A Definition of Alopecia Aerata
(Allo – peesha Ah – ree – ah – tah)
Alopecia Areata (AA) is a non-scarring, inflammatory, hair loss disease that can affect men, women and children. The factors that activate the onset of Alopecia Aerata and the mechanisms of its development are not fully understood.
*Alopecia areata is a highly unpredictable, autoimmune skin disease resulting in the loss of hair 49/ on the scalp and elsewhere on the body. This common but very challenging and capricious disease affects approximately 5 million people in the United States alone. Due to the fact that much of the public is still not familiar with alopecia areata, hopefully through the press and getting the word out through CreatedHair.com and people like you, this circumstance will soon be changed. The disease can have a profound impact on one’s life and functional status, both at work and at school.
*In alopecia areata, the affected hair follicles are mistakenly attacked by a person’s own immune system (white blood cells), resulting in the arrest of the hair growth stage. Alopecia areata usually starts with one or more small, round, smooth bald patches on the scalp and can progress to total scalp hair loss (alopecia totalis) or complete body hair loss (alopecia universalis).
Alopecia areata occurs in males and females of all ages and races; however, onset most often begins in childhood and can be psychologically devastating.
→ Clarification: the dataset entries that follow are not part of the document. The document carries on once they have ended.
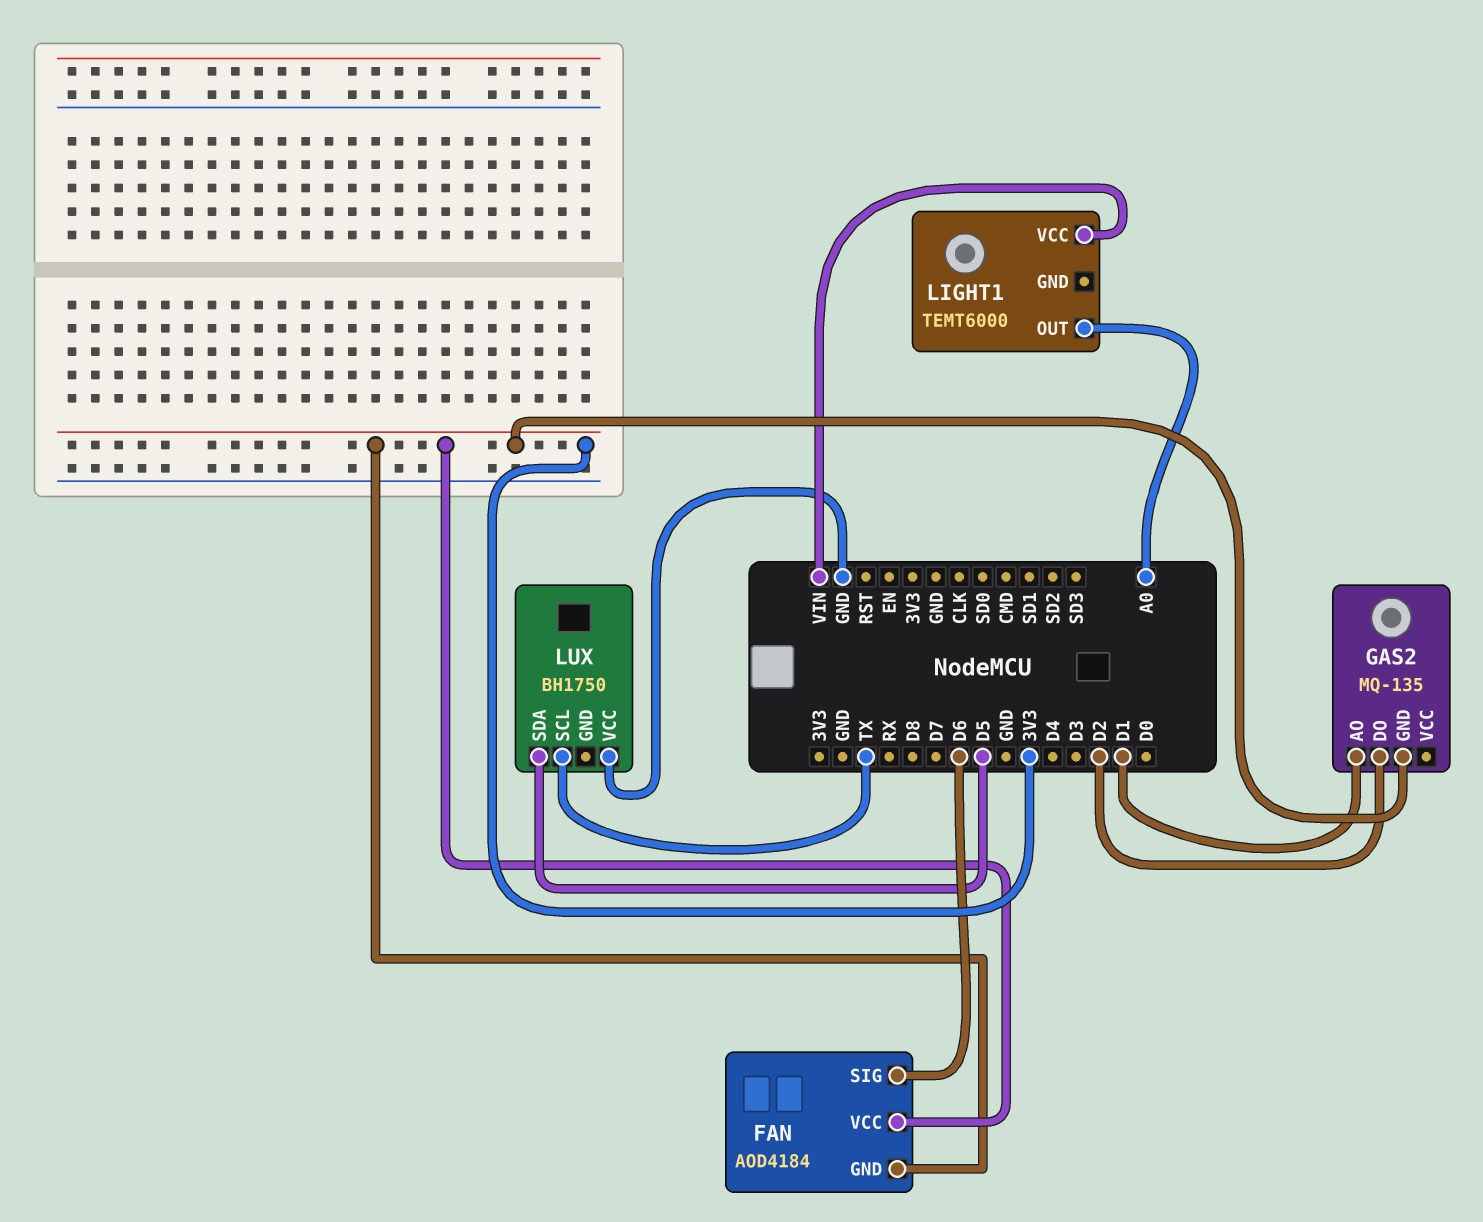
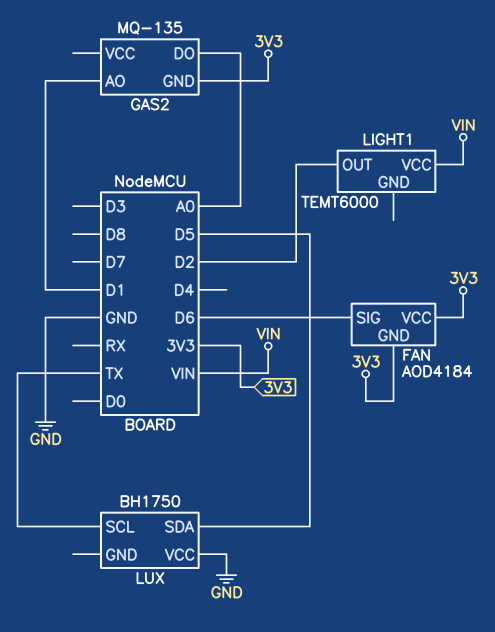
GAS2 pin DO: D2 -> A0
LIGHT1 pin OUT: A0 -> D2

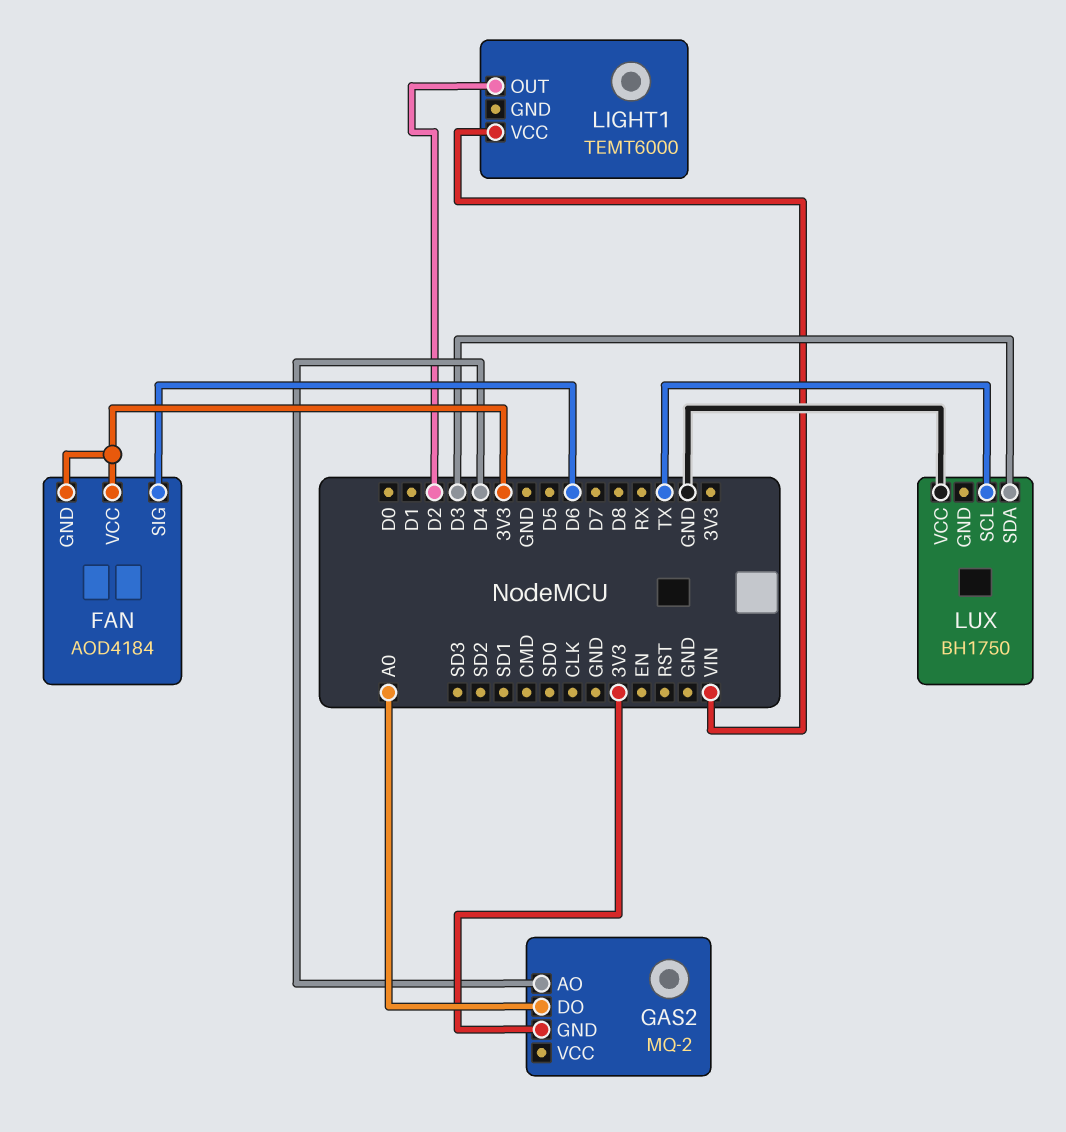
GAS2: MQ-135 -> MQ-2
GAS2 pin AO: D1 -> D4
LUX pin SDA: D5 -> D3

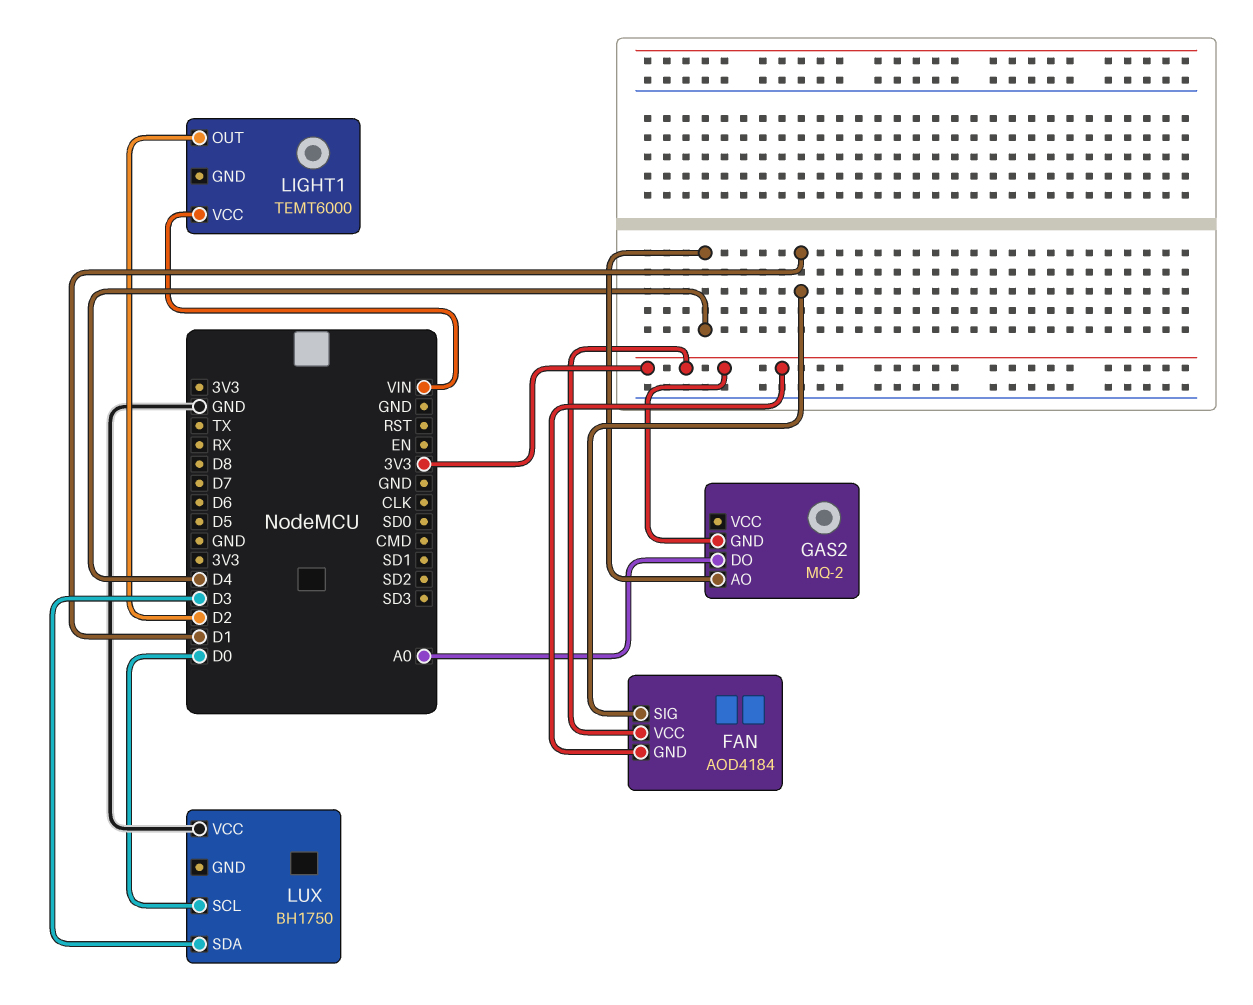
FAN pin SIG: D6 -> D1
LUX pin SCL: TX -> D0

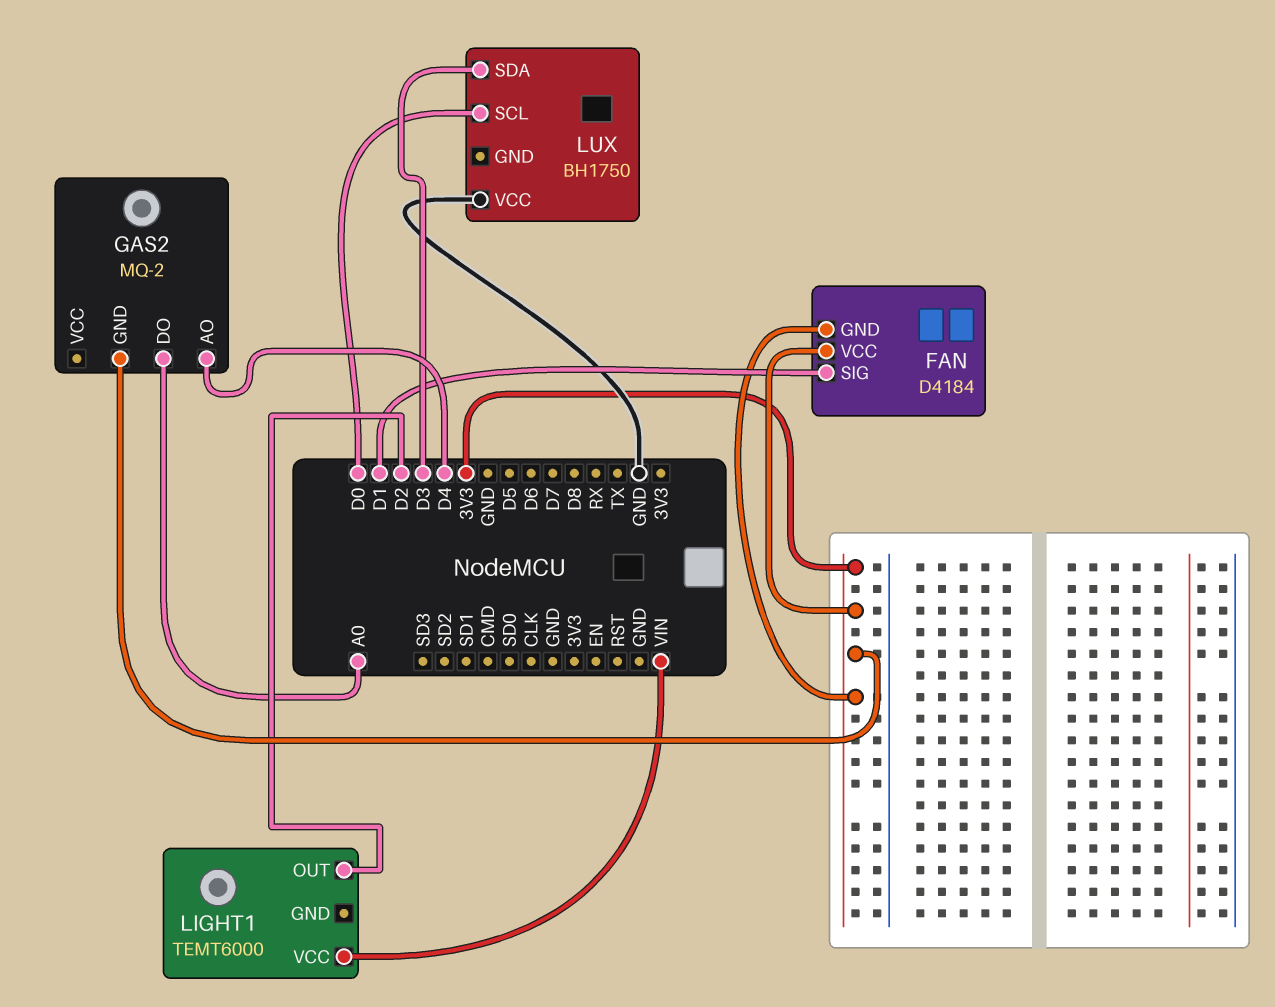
FAN: AOD4184 -> D4184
For women under twenty years of age, Alopecia has been known to occur many times spontaneously. Sometimes the hair will return and stay for years before falling out again. Sometimes the hair will never fall out again, staying forever.
Although not life-threatening, alopecia areata is most certainly life-altering, and its sudden onset, recurrent episodes, and unpredictable course have a profound psychological impact on the lives of those disrupted by this disease.
The pressures of an image orientated society can make hair loss psychologically devastating for those affected, their families, and friends.
*Circumstantial evidence suggests Alopecia Aerata is an autoimmune disease where cells of an individual’s own immune system prevent hair follicles from producing hair fiber. It is not transferable through touch, blood, or saliva.